Published on September 2nd, 2014 | by Daniel Sherman Fernandez0
Jaguar Land Rover Global Sales Pushing Hard Against German Brands
Tata-owned Jaguar Land Rover recorded 19% sales growth last year, thanks in large part to the compact Range Rover Evoque and aims to follow up with the imminent Jaguar XE sports sedan and a later SUV. Land Rover has proved that the Germans can be challenged, said Eric Neubauer, joint-CEO of France’s Neubauer Group, whose Paris-area dealerships sell 19 car brands from Kia to Ferrari.
The Evoque poaches clients “from BMW, Mini and everywhere else in the premium universe,” Neubauer said. “The strength of Land Rover is that we win new customers who then become loyal.” Luxury automakers must sell more smaller cars to meet ever-tightening carbon-dioxide emissions targets and avoid fines. Driven by this imperative and their bitter rivalry, BMW, Audi and Mercedes have been discounting as hard as many mass-market carmakers.
“No other group of manufacturers has increased incentives more than the Germans,” said Arndt Ellinghorst, a London-based analyst with ISI Group. BMW rebates have grown as big as 25% in the UK, according to data compiled by the brokerage, and price-slashing has cost the big three about 6 billion euros (USD8 billion).
“Steep discounts and attractive financing show how non-exclusive premium cars have become,” Ellinghorst said. Left unchecked, “the race to sell more vehicles will eventually damage brand equity and profitability”.

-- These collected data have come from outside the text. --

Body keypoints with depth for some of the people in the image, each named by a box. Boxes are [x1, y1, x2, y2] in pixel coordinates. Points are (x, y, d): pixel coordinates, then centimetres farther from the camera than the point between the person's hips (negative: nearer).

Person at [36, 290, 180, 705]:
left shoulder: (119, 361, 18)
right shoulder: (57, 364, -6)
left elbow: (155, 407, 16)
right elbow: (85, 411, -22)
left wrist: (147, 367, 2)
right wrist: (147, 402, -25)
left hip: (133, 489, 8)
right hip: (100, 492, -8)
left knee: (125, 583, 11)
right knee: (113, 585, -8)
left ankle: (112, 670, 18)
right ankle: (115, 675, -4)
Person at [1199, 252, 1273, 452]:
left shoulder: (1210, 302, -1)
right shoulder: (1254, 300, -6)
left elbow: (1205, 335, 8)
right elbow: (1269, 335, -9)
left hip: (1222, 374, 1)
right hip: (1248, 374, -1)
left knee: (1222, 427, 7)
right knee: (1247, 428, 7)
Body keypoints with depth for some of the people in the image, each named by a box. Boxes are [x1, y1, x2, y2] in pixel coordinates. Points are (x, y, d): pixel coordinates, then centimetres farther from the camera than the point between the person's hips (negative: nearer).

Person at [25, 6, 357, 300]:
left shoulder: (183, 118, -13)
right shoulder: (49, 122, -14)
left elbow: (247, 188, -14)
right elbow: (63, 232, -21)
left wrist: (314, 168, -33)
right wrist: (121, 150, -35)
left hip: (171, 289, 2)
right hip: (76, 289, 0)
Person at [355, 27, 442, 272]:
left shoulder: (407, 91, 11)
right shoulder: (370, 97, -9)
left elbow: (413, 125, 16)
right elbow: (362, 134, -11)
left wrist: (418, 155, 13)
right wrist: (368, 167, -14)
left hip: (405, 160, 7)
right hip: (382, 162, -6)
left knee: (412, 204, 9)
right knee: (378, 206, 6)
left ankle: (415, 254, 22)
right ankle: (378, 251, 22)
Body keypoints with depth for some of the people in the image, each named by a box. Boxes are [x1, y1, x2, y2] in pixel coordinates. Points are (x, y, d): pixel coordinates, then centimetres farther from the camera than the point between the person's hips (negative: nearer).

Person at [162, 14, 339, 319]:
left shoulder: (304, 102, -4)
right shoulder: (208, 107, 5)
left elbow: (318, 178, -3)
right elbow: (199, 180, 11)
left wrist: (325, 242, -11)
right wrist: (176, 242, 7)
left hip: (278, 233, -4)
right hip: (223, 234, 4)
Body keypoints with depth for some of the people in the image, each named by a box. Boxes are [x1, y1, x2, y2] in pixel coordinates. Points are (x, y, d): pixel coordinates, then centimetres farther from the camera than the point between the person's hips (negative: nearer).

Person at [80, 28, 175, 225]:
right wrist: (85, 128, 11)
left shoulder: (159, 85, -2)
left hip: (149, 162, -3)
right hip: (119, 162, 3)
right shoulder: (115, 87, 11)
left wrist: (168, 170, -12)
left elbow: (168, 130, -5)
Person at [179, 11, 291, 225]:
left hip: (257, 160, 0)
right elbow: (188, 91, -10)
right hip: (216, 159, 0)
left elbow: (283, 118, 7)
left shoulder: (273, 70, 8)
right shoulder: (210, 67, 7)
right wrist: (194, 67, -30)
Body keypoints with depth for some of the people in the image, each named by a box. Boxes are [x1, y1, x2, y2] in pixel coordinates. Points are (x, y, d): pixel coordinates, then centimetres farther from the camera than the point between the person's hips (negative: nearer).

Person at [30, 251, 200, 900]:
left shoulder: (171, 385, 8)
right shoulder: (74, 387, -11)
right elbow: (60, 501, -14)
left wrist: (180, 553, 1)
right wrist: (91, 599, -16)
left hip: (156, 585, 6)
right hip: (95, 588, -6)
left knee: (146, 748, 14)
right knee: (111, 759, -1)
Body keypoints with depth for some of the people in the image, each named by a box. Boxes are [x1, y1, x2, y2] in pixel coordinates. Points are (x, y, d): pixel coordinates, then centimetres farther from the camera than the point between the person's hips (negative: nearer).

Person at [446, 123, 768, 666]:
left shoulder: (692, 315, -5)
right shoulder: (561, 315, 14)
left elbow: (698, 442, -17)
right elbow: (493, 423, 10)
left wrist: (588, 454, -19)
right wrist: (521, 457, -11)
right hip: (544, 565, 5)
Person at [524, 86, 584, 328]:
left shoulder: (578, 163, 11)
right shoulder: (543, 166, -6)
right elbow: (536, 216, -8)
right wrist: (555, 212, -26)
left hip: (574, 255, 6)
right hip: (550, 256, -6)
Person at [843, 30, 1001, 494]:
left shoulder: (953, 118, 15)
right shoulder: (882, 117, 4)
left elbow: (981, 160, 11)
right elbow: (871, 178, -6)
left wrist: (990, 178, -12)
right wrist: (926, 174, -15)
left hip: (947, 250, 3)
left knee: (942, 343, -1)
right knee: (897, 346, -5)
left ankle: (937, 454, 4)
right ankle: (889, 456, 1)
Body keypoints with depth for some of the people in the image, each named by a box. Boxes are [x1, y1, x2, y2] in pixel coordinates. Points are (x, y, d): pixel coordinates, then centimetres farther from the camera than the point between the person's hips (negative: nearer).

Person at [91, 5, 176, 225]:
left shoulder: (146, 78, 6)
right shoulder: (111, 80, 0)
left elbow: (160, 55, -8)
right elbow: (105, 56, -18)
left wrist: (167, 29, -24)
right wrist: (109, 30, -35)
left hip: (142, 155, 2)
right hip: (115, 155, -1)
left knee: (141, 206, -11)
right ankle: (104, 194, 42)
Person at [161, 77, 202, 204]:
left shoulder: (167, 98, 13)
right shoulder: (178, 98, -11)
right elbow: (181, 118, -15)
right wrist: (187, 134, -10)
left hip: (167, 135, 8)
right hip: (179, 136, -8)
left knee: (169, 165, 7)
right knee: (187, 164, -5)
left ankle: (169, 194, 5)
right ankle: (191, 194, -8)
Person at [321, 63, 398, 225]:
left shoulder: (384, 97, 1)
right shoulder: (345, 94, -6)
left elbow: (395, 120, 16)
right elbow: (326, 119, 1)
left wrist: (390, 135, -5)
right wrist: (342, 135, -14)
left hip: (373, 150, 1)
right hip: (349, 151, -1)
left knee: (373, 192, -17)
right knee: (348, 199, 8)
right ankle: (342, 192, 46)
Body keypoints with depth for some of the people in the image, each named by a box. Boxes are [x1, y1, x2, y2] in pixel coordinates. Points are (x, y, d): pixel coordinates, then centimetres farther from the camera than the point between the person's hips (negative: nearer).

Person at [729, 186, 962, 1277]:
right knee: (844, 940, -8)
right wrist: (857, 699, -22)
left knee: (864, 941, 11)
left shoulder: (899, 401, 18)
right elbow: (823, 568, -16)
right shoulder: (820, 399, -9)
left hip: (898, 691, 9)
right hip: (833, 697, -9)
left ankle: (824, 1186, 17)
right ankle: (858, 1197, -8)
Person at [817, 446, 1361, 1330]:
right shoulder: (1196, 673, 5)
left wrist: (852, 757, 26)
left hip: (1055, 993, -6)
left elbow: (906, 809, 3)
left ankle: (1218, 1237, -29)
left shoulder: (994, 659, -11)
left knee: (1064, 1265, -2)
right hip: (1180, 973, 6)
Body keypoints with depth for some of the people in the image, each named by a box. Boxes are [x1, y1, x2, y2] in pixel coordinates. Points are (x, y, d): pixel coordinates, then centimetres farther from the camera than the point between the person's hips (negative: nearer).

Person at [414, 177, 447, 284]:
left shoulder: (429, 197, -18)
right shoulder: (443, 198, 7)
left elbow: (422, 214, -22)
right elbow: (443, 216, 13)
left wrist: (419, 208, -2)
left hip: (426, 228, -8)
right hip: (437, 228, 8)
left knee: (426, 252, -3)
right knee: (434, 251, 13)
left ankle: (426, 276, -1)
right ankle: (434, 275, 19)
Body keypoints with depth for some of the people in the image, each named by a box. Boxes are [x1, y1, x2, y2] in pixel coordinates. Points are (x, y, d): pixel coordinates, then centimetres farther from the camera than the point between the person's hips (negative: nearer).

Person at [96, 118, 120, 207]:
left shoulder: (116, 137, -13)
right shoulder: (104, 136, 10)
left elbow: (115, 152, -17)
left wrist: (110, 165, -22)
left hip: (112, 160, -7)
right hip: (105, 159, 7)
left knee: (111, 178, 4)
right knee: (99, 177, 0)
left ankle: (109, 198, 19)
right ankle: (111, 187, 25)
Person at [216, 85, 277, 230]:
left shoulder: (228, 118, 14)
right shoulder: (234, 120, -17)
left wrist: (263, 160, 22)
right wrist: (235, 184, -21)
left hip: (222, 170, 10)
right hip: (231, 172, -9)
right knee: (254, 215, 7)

Despite their investment clout and model proliferation, a slow start in hybrids which combine a combustion engine and electric motor has left a chink in the German armor, especially in markets where gas guzzlers incur punitive taxes. Failure to see the potential of electrification contributed to the ouster of Audi’s last research and development chief, and BMW is only now rolling out its flagship i8 performance hybrid.